The majority of the coal reserves in Tanzania exist along the Songea Karoo belt in Southern Tanzania. Coal fields exist in three regions of the country in Rukwa, Mbeya and the largest in Njombe.

The country has total coal reserves of around 1.9bn tonnes with 0.4 billion tonnes of proven reserves. With recent geological exploration, the authorities believe there is a potential of 5 billion tonnes of potential reserves.

The largest reserves are currently found in Mchuchuma, where there are reserves of over 400 million tonnes.

== Operational mines ==
Currently there are only two small scale operations that are extracting coal.

=== Kiwira Coal Mine ===
The Kiwira coal mine is a small coal mine operational in the new region of Songwe with an annual installed capacity of 150,000 tonnes. The Kiwira Coal & Power Company owns the licence to mine at the Ivogo Ridge. The company is wholly owned by the State Mining Corporation that is 100% owned by the Government of Tanzania.

=== Ngaka Coal Mine ===
The Ngaka coal mine in Ruvuma Region is operated under the banner of Tancoal Energy which is a joint venture between Intra Energy Tanzania limited and the state owned National Development Corporation (NDC). The Ngaka coal mine is currently the largest operational mine in the country and is selling an upwards of 250,000 tonnes of unwashed coal annually. There have reports about health impact of coal mining to neighbouring residents in Ruanda Ward.

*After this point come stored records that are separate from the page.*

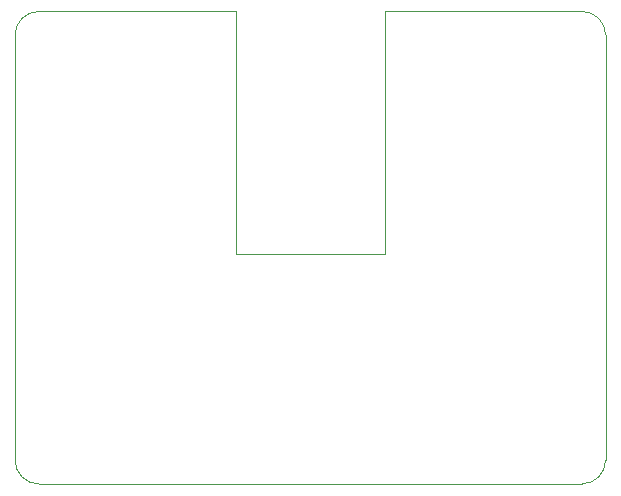
<source format=gbr>
%TF.GenerationSoftware,KiCad,Pcbnew,8.0.5*%
%TF.CreationDate,2024-09-18T02:34:05+09:00*%
%TF.ProjectId,MIDI_Pedal,4d494449-5f50-4656-9461-6c2e6b696361,rev?*%
%TF.SameCoordinates,Original*%
%TF.FileFunction,Profile,NP*%
%FSLAX46Y46*%
G04 Gerber Fmt 4.6, Leading zero omitted, Abs format (unit mm)*
G04 Created by KiCad (PCBNEW 8.0.5) date 2024-09-18 02:34:05*
%MOMM*%
%LPD*%
G01*
G04 APERTURE LIST*
%TA.AperFunction,Profile*%
%ADD10C,0.050000*%
%TD*%
G04 APERTURE END LIST*
D10*
X150000000Y-88038000D02*
G75*
G02*
X148000000Y-90038000I-2000000J0D01*
G01*
X102000000Y-90038000D02*
G75*
G02*
X100000000Y-88038000I0J2000000D01*
G01*
X100000000Y-52038000D02*
G75*
G02*
X102000000Y-50038000I2000000J0D01*
G01*
X148000000Y-50038000D02*
G75*
G02*
X150000000Y-52038000I0J-2000000D01*
G01*
X148000000Y-90038000D02*
X102000000Y-90038000D01*
X118664000Y-50038000D02*
X118664000Y-70566000D01*
X150000000Y-52038000D02*
X150000000Y-88038000D01*
X118664000Y-50038000D02*
X102000000Y-50038000D01*
X131300000Y-70566000D02*
X131300000Y-50038000D01*
X100000000Y-52038000D02*
X100000000Y-88038000D01*
X131300000Y-50038000D02*
X148000000Y-50038000D01*
X118664000Y-70566000D02*
X131300000Y-70566000D01*
M02*

</source>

==Misinformation on Coal in Tanzania==
There has been misinformation about coal in Tanzania on social media that claims there is an increase demand of Tanzania coal green energy policies in Europe.

==Export==
Tanzania has exported coal to different countries including China, Kenya, Netherlands, India, Senegal, Egypt, Europe, Amsterdam, Ghana and Ivory Coast.